Tarea asignada A →
Según el texto sobre el fin de la guerra civil en Angola, ¿cuántos años duró esa guerra?
Tarea asignada B →
Di si cada afirmación coincide con el texto sobre el fin de la guerra civil en Angola. Responde sí o no y cita las palabras exactas del texto que lo deciden.
(i) La guerra causó alrededor de un millón de muertos.
(ii) José Eduardo dos Santos pronunció su discurso en el vigésimo aniversario de la independencia nacional.
(iii) El programa del gobierno incluía adoptar un sistema de economía de mercado.
Tarea asignada C →
Sigue escribiendo el texto sobre el fin de la guerra civil en Angola a partir de su última oración.

Texto seleccionado →

◇ ◇ ◇ ◇

Terminó así una guerra civil terriblemente cruenta, que se extendió por veintisiete años y que causó alrededor de un millón de muertos, cuatro millones de desplazados y ochenta mil refugiados en el Congo, Zambia, Namibia, Sudáfrica y Botsuana a causa de la violencia, el terror y las hambrunas. Las tierras agrícolas fueron abandonadas. Colapsó la producción. El hambre y las enfermedades invadieron a la población. En ese momento la ONU declaró a Angola como el país de la más grave contingencia humanitaria.
Inmediatamente el gobierno presidido por José Eduardo dos Santos formuló un programa de mediano y largo plazos para consolidar el proceso de paz —una paz asentada en la justicia y en la distribución equilibrada de la renta— promover la reconciliación nacional, implantar las bases de la democracia, establecer el multipartidismo, reinsertar a los combatientes de UNITA a la sociedad angolesa, rehabilitar política y económicamente al país, adoptar un sistema de economía de mercado, impulsar el desarrollo productivo, rehabilitar las infraestructuras destruidas durante la guerra, incrementar la oferta interna de bienes y servicios, implantar la estabilidad monetaria y de precios, proteger el poder de compra de los salarios, crear condiciones para el aumento de la inversión privada en la economía, impulsar el desarrollo de las modernas tecnologías de la información y promover la reinserción internacional del país. Como dijo su presidente José Eduardo dos Santos en el discurso pronunciado el 11 de noviembre del 2005 con ocasión del trigésimo aniversario de la independencia nacional, “nesta era da globalizaçao, em que cada pais é un mercado integrado num mercado global, em que a informaçao, os valores da cultura universal e as normas da civilizaçao ocidental se disseminan sem fronteiras, quem nao é capaz de administrar o seu mercado e preservar os valores da sua identidade, transformando-os em contributo ao processo global, fica sem expressao”.

◇ ◇ ◇ ◇

Material extraído →
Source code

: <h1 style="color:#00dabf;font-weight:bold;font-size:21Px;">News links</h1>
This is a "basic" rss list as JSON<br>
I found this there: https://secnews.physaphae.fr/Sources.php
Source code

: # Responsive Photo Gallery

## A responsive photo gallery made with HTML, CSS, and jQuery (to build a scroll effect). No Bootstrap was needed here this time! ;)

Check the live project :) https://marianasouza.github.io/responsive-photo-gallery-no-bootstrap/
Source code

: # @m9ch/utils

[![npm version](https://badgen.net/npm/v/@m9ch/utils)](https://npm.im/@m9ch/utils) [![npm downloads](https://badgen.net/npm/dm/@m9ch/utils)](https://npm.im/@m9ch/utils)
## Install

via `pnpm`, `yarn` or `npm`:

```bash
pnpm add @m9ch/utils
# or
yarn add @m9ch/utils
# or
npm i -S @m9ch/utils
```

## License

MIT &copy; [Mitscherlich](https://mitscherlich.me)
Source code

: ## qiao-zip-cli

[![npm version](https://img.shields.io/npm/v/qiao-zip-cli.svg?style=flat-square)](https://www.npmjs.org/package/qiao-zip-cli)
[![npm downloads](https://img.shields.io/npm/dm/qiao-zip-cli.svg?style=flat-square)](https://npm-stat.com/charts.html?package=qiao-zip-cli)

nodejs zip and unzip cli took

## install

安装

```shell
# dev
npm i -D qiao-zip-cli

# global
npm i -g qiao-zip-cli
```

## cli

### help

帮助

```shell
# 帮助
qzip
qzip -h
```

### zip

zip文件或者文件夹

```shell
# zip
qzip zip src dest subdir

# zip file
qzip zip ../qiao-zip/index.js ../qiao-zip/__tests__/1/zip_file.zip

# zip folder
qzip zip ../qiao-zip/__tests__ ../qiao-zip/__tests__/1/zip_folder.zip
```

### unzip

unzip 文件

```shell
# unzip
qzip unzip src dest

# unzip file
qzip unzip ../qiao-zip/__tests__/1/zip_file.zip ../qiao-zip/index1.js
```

◇ ◇ ◇ ◇

Resultado del ejercicio A →
Veintisiete años.

Resultado del ejercicio B →
(i) Sí: «causó alrededor de un millón de muertos».
(ii) No: «con ocasión del trigésimo aniversario de la independencia nacional».
(iii) Sí: «adoptar un sistema de economía de mercado».

Resultado del ejercicio C →
Sin duda, el problema más arduo que enfrentó el gobierno en ese momento fue la desmovilización y manutención de alrededor de 80 mil excombatientes de UNITA dispersos por la geografía angolesa, la incorporación de algunos a las filas de las fuerzas armadas regulares, según se había pactado, y la integración de todos ellos, sus familiares incluidos, a la sociedad y al proceso de la producción. Para convertir a los exguerrilleros en elementos productivos, que pudieran subsistir con su propio esfuerzo, el gobierno se vio precisado a desarrollar cursos de capacitación.
Otro de los problemas terribles que afrontó este país en la postguerra civil era el de los cinco millones de minas de tierra sembradas en su territorio por los bandos contendientes, con un promedio de explosión de 60 al día, que cobraron decenas de miles de víctimas, entre muertos y mutilados. Lo cual creó en la población campesina una psicosis colectiva de angustia y temor. El peligro de las minas frustró los esfuerzos de las Naciones Unidas y de algunas ONG para ingresar con su ayuda humanitaria a algunas zonas de pobreza y malnutrición e incluso bloqueó el acceso de los agricultores a tierras de vocación agrícola y ganadera.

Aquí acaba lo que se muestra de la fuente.